An operator can perform head elevation by using their right hand to lift the patient’s occiput. Alternatively, some practitioners have used their abdomen (works especially well when pregnant according to some sources) to lean forward and prop up and elevate the patient’s head.  Alternatively, an assistant can help by using two hands to lift the head from the patient’s side. 

 

Dynamic head elevation is contraindicated in situations of cervical spine precautions.

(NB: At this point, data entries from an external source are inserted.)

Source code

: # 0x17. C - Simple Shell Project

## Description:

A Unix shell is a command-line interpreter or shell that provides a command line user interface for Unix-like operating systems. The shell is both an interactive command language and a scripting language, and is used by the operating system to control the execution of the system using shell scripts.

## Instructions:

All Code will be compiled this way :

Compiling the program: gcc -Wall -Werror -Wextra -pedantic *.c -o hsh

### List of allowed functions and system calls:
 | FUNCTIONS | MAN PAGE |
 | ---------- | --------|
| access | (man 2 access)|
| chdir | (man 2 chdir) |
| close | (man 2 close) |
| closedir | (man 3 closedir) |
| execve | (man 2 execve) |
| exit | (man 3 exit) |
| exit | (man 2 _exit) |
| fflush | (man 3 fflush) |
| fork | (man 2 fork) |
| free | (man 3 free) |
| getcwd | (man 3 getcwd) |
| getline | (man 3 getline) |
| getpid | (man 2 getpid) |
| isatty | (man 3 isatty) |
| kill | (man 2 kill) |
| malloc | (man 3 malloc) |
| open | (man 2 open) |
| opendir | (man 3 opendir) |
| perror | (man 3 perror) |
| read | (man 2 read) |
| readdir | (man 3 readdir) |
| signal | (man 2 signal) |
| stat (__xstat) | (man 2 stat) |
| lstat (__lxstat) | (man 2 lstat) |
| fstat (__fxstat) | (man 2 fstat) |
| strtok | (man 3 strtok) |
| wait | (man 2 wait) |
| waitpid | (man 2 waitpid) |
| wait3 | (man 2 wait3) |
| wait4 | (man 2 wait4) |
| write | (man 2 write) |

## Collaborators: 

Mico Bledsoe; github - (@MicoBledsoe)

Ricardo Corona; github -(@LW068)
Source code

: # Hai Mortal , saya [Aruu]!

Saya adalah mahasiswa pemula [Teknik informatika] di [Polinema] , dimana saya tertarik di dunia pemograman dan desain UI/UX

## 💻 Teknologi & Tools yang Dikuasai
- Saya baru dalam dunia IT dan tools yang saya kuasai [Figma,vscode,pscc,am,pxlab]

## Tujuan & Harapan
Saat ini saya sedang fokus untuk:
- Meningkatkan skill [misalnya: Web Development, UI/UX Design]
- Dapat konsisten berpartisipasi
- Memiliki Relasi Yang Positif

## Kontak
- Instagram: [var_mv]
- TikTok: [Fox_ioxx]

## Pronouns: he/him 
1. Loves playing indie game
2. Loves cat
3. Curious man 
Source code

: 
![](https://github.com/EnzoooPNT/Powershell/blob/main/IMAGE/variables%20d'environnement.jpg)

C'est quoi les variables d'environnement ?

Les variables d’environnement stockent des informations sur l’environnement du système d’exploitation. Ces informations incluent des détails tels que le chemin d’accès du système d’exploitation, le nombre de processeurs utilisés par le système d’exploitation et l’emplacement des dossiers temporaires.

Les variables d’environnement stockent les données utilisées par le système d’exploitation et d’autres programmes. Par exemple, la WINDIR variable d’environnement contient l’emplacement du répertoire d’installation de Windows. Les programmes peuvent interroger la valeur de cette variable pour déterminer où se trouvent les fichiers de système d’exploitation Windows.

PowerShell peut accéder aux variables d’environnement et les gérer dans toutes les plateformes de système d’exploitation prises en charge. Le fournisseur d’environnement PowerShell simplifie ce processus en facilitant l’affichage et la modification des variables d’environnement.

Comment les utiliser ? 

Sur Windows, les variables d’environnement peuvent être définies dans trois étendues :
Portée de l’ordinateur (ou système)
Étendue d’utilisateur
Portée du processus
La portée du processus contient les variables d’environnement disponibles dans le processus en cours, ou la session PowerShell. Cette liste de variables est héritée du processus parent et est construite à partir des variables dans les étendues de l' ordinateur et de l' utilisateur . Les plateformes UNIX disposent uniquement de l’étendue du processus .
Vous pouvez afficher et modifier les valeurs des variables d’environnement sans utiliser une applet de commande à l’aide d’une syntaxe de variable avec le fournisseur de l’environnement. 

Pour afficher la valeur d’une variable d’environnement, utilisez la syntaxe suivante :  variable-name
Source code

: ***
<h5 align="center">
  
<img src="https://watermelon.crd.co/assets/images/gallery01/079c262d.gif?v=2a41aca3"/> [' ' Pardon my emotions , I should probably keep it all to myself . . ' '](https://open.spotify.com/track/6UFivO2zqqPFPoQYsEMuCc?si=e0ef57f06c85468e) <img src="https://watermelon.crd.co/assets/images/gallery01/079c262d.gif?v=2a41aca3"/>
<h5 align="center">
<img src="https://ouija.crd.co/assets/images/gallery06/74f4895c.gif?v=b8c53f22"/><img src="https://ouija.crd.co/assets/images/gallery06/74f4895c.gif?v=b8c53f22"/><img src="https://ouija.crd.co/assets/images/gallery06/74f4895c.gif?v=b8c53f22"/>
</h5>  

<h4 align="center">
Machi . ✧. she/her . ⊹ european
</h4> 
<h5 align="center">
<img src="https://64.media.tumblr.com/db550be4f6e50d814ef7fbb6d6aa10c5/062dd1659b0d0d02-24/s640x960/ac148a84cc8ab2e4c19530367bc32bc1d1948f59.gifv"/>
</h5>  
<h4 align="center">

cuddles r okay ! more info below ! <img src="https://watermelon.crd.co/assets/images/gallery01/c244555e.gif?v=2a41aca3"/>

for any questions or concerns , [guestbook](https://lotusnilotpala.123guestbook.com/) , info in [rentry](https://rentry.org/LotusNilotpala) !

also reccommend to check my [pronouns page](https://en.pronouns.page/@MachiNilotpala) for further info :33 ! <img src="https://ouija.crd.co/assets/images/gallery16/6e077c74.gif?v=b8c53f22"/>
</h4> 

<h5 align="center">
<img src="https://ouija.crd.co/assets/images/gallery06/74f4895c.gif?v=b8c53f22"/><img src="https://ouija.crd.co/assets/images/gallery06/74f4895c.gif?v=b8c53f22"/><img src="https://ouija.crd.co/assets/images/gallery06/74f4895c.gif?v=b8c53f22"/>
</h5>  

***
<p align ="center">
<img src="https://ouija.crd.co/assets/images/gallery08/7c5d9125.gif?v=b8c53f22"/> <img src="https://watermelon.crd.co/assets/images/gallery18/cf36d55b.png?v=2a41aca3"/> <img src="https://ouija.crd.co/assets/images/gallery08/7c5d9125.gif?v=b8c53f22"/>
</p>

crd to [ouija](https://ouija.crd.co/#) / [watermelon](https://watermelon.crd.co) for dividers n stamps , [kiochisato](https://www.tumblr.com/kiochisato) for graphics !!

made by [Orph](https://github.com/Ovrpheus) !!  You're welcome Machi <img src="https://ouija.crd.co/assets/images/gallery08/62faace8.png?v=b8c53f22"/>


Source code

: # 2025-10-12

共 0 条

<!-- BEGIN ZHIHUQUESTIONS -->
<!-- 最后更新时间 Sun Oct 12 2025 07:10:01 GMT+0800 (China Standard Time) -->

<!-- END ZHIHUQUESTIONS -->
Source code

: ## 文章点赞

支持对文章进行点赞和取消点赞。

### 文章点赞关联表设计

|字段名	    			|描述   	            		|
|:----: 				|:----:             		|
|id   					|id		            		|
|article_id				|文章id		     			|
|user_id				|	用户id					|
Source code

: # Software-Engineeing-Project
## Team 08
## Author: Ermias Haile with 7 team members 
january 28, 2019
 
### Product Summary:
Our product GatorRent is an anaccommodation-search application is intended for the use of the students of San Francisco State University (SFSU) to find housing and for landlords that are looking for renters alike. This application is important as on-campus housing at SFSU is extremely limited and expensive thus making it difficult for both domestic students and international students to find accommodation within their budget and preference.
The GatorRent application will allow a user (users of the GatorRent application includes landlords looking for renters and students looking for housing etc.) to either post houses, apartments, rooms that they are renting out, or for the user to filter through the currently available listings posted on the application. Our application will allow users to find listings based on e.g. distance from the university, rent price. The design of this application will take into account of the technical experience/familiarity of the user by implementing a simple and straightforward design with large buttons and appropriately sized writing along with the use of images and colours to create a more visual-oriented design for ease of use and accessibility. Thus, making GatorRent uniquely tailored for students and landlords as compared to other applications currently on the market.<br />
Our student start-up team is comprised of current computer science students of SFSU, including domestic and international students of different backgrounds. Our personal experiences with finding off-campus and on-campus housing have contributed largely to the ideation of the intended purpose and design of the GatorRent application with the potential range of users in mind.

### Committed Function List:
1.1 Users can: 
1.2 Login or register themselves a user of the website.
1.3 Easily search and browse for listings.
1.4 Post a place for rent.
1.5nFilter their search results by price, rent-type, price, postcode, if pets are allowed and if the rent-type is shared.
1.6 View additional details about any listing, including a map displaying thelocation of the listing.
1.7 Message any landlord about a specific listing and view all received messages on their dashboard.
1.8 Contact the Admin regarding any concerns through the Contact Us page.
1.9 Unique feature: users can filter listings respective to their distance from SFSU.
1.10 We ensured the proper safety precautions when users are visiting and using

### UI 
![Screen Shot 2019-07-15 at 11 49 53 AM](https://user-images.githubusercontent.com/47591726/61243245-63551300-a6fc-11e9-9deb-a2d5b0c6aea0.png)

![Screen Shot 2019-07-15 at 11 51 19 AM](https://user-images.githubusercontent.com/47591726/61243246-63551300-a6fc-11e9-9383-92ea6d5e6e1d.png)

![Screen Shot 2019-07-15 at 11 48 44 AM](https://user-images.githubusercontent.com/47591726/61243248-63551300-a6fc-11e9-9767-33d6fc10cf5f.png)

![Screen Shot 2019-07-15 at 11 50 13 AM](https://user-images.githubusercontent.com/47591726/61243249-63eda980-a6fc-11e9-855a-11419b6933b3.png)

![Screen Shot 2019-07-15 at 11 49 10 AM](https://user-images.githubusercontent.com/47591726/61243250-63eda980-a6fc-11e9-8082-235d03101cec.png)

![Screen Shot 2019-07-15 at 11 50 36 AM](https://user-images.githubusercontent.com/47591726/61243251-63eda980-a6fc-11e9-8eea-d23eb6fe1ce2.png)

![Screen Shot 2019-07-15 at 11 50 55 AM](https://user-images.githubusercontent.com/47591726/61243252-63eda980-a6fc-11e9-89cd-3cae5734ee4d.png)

In the morbidly obese dynamic lifting is not feasible given the weight involved.  A large ramp is needed not only under the occiput, but also the upper shoulders, and even down to the mid back in order to provide proper positioning.  Rao et. al., have shown that in the operating room this positioning can also be achieved with an articulating table.  Ear-to-sternal notch positioning, i.e., pre-positioning the patient beforehand, is required in the morbidly obese–before efforts at mask ventilation and intubation.

 

In order to dynamically lift the head during laryngoscopy, the patient’s stretcher height must be kept low enough to permit head elevation, and yet still provide a perspective for the operator to look down the mouth with the patient’s face plane parallel to the ceiling.  For some operators, especially when dealing with larger patients (and depending upon stretcher positioning), this may require a stool for the operator to be at proper height.